Самойлов «ответил» на риторический вопрос прямо, без обиняков: он всем телом качнулся на крюке, оттолкнулся от сырой стены и с размаху обхватил коленями шею Волкова, когда тот проходил мимо. Оседлав с помощью неожиданного маневра недюжинную фигуру флотского эскулапа, наш Ваня без труда снял связанные руки с крюка и получил теперь столь необходимую свободу движений, несмотря на путы.
Норовистый Волков под ним тоже времени даром не терял, он хоть и захрипел от недостатка воздуха, но все же сделал мощный рывок, освободился из-под самонадеянного всадника, который был вынужден ухватиться за крюк, и попытался нанести ответный удар, но тут же был отброшен к стене тяжелыми Ивановыми сапогами. Хоть крюк и сослужил Самойлову верную службу, но пора и честь знать – Иван спрыгнул на каменный пол. Лиза, словно желая поддержать своего спасителя, громко застонала в углу, и это придало ему еще больше сил и уверенности, а потому следующий удар, который он нанес Волкову связанными кулаками, был не слабее предыдущего. Но и доктор, не ожидавший поначалу такой прыти от пленника, был готов к бою. Он сделал пару кулачных выпадов, но поняв, что так сражение может затянуться, отступил в поисках шпаги.

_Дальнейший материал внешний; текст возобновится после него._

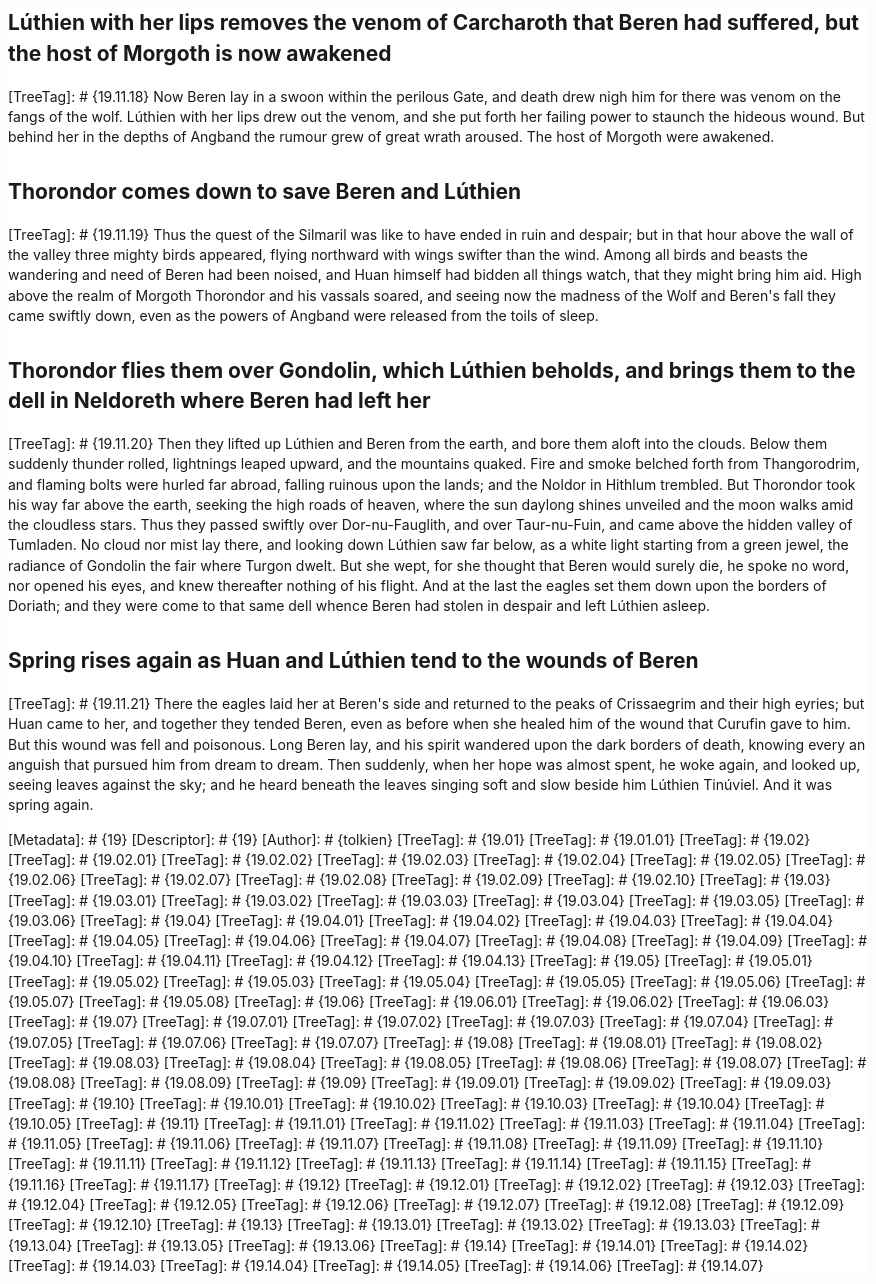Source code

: ## Lúthien with her lips removes the venom of Carcharoth that Beren had suffered, but the host of Morgoth is now awakened
[TreeTag]: # {19.11.18}
Now Beren lay in a swoon within the perilous Gate, and death drew nigh him for
there was venom on the fangs of the wolf. Lúthien with her lips drew out the
venom, and she put forth her failing power to staunch the hideous wound. But
behind her in the depths of Angband the rumour grew of great wrath aroused. The
host of Morgoth were awakened.

## Thorondor comes down to save Beren and Lúthien
[TreeTag]: # {19.11.19}
Thus the quest of the Silmaril was like to have ended in ruin and despair; but
in that hour above the wall of the valley three mighty birds appeared, flying
northward with wings swifter than the wind.  Among all birds and beasts the
wandering and need of Beren had been noised, and Huan himself had bidden all
things watch, that they might bring him aid. High above the realm of Morgoth
Thorondor and his vassals soared, and seeing now the madness of the Wolf and
Beren's fall they came swiftly down, even as the powers of Angband were
released from the toils of sleep.

## Thorondor flies them over Gondolin, which Lúthien beholds, and brings them to the dell in Neldoreth where Beren had left her
[TreeTag]: # {19.11.20}
Then they lifted up Lúthien and Beren from the earth, and bore them aloft into
the clouds. Below them suddenly thunder rolled, lightnings leaped upward, and
the mountains quaked. Fire and smoke belched forth from Thangorodrim, and
flaming bolts were hurled far abroad, falling ruinous upon the lands; and the
Noldor in Hithlum trembled. But Thorondor took his way far above the earth,
seeking the high roads of heaven, where the sun daylong shines unveiled and the
moon walks amid the cloudless stars. Thus they passed swiftly over
Dor-nu-Fauglith, and over Taur-nu-Fuin, and came above the hidden valley of
Tumladen. No cloud nor mist lay there, and looking down Lúthien saw far below,
as a white light starting from a green jewel, the radiance of Gondolin the fair
where Turgon dwelt. But she wept, for she thought that Beren would surely die,
he spoke no word, nor opened his eyes, and knew thereafter nothing of his
flight. And at the last the eagles set them down upon the borders of Doriath;
and they were come to that same dell whence Beren had stolen in despair and
left Lúthien asleep.

## Spring rises again as Huan and Lúthien tend to the wounds of Beren
[TreeTag]: # {19.11.21}
There the eagles laid her at Beren's side and returned to the peaks of
Crissaegrim and their high eyries; but Huan came to her, and together they
tended Beren, even as before when she healed him of the wound that Curufin gave
to him. But this wound was fell and poisonous. Long Beren lay, and his spirit
wandered upon the dark borders of death, knowing every an anguish that pursued
him from dream to dream. Then suddenly, when her hope was almost spent, he woke
again, and looked up, seeing leaves against the sky; and he heard beneath the
leaves singing soft and slow beside him Lúthien Tinúviel. And it was spring
again.


[Metadata]: # {19}
[Descriptor]: # {19}
[Author]: # {tolkien}
[TreeTag]: # {19.01}
[TreeTag]: # {19.01.01}
[TreeTag]: # {19.02}
[TreeTag]: # {19.02.01}
[TreeTag]: # {19.02.02}
[TreeTag]: # {19.02.03}
[TreeTag]: # {19.02.04}
[TreeTag]: # {19.02.05}
[TreeTag]: # {19.02.06}
[TreeTag]: # {19.02.07}
[TreeTag]: # {19.02.08}
[TreeTag]: # {19.02.09}
[TreeTag]: # {19.02.10}
[TreeTag]: # {19.03}
[TreeTag]: # {19.03.01}
[TreeTag]: # {19.03.02}
[TreeTag]: # {19.03.03}
[TreeTag]: # {19.03.04}
[TreeTag]: # {19.03.05}
[TreeTag]: # {19.03.06}
[TreeTag]: # {19.04}
[TreeTag]: # {19.04.01}
[TreeTag]: # {19.04.02}
[TreeTag]: # {19.04.03}
[TreeTag]: # {19.04.04}
[TreeTag]: # {19.04.05}
[TreeTag]: # {19.04.06}
[TreeTag]: # {19.04.07}
[TreeTag]: # {19.04.08}
[TreeTag]: # {19.04.09}
[TreeTag]: # {19.04.10}
[TreeTag]: # {19.04.11}
[TreeTag]: # {19.04.12}
[TreeTag]: # {19.04.13}
[TreeTag]: # {19.05}
[TreeTag]: # {19.05.01}
[TreeTag]: # {19.05.02}
[TreeTag]: # {19.05.03}
[TreeTag]: # {19.05.04}
[TreeTag]: # {19.05.05}
[TreeTag]: # {19.05.06}
[TreeTag]: # {19.05.07}
[TreeTag]: # {19.05.08}
[TreeTag]: # {19.06}
[TreeTag]: # {19.06.01}
[TreeTag]: # {19.06.02}
[TreeTag]: # {19.06.03}
[TreeTag]: # {19.07}
[TreeTag]: # {19.07.01}
[TreeTag]: # {19.07.02}
[TreeTag]: # {19.07.03}
[TreeTag]: # {19.07.04}
[TreeTag]: # {19.07.05}
[TreeTag]: # {19.07.06}
[TreeTag]: # {19.07.07}
[TreeTag]: # {19.08}
[TreeTag]: # {19.08.01}
[TreeTag]: # {19.08.02}
[TreeTag]: # {19.08.03}
[TreeTag]: # {19.08.04}
[TreeTag]: # {19.08.05}
[TreeTag]: # {19.08.06}
[TreeTag]: # {19.08.07}
[TreeTag]: # {19.08.08}
[TreeTag]: # {19.08.09}
[TreeTag]: # {19.09}
[TreeTag]: # {19.09.01}
[TreeTag]: # {19.09.02}
[TreeTag]: # {19.09.03}
[TreeTag]: # {19.10}
[TreeTag]: # {19.10.01}
[TreeTag]: # {19.10.02}
[TreeTag]: # {19.10.03}
[TreeTag]: # {19.10.04}
[TreeTag]: # {19.10.05}
[TreeTag]: # {19.11}
[TreeTag]: # {19.11.01}
[TreeTag]: # {19.11.02}
[TreeTag]: # {19.11.03}
[TreeTag]: # {19.11.04}
[TreeTag]: # {19.11.05}
[TreeTag]: # {19.11.06}
[TreeTag]: # {19.11.07}
[TreeTag]: # {19.11.08}
[TreeTag]: # {19.11.09}
[TreeTag]: # {19.11.10}
[TreeTag]: # {19.11.11}
[TreeTag]: # {19.11.12}
[TreeTag]: # {19.11.13}
[TreeTag]: # {19.11.14}
[TreeTag]: # {19.11.15}
[TreeTag]: # {19.11.16}
[TreeTag]: # {19.11.17}
[TreeTag]: # {19.12}
[TreeTag]: # {19.12.01}
[TreeTag]: # {19.12.02}
[TreeTag]: # {19.12.03}
[TreeTag]: # {19.12.04}
[TreeTag]: # {19.12.05}
[TreeTag]: # {19.12.06}
[TreeTag]: # {19.12.07}
[TreeTag]: # {19.12.08}
[TreeTag]: # {19.12.09}
[TreeTag]: # {19.12.10}
[TreeTag]: # {19.13}
[TreeTag]: # {19.13.01}
[TreeTag]: # {19.13.02}
[TreeTag]: # {19.13.03}
[TreeTag]: # {19.13.04}
[TreeTag]: # {19.13.05}
[TreeTag]: # {19.13.06}
[TreeTag]: # {19.14}
[TreeTag]: # {19.14.01}
[TreeTag]: # {19.14.02}
[TreeTag]: # {19.14.03}
[TreeTag]: # {19.14.04}
[TreeTag]: # {19.14.05}
[TreeTag]: # {19.14.06}
[TreeTag]: # {19.14.07}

Иван бросил ему вдогонку бочку, но тот, увернувшись, лишь рассмеялся:
– Знаете, в чем разница между полковым лекарем и судовым врачом, мой друг? – Волков ловко выбросил шпагу из ножен и поймал за рукоять: – Судовой врач тоже ходит на абордаж! – при последнем слове Волков с гиканьем сделал ловкий атакующий выпад.
Иван принялся метать в соперника все, что попадется под руку: бочки, ведра, и наконец схватил толстую цепь. Она пришлась как нельзя более кстати и защитила Самойлова от рубящих ударов. А когда и цепь оказалась разорванной под мощью тяжелого клинка, то в дело пошел старый медный таз. Наш Дон-Кихот оборонялся им, словно щитом, но Волков упорно теснил его к стене. Еще один выпад доктора, и Самойлов ловким маневром «оседлал» старинный комод ручной работы, при этом чуть уклонился, дав возможность клинку войти в расселину между камнями стены. Волков замешкался, Иван тотчас же спрыгнул с комода и бросился к шпаге, которую приметил на сундуке у окна, еще когда висел на крюке, но до которой никак не мог добраться. Этих секунд Волкову хватило, чтобы вернуть себе оружие, но потерять преимущество. Теперь уже Иван засмеялся:
– Я так и думал, что на флоте что-то не так – надо заниматься своим делом!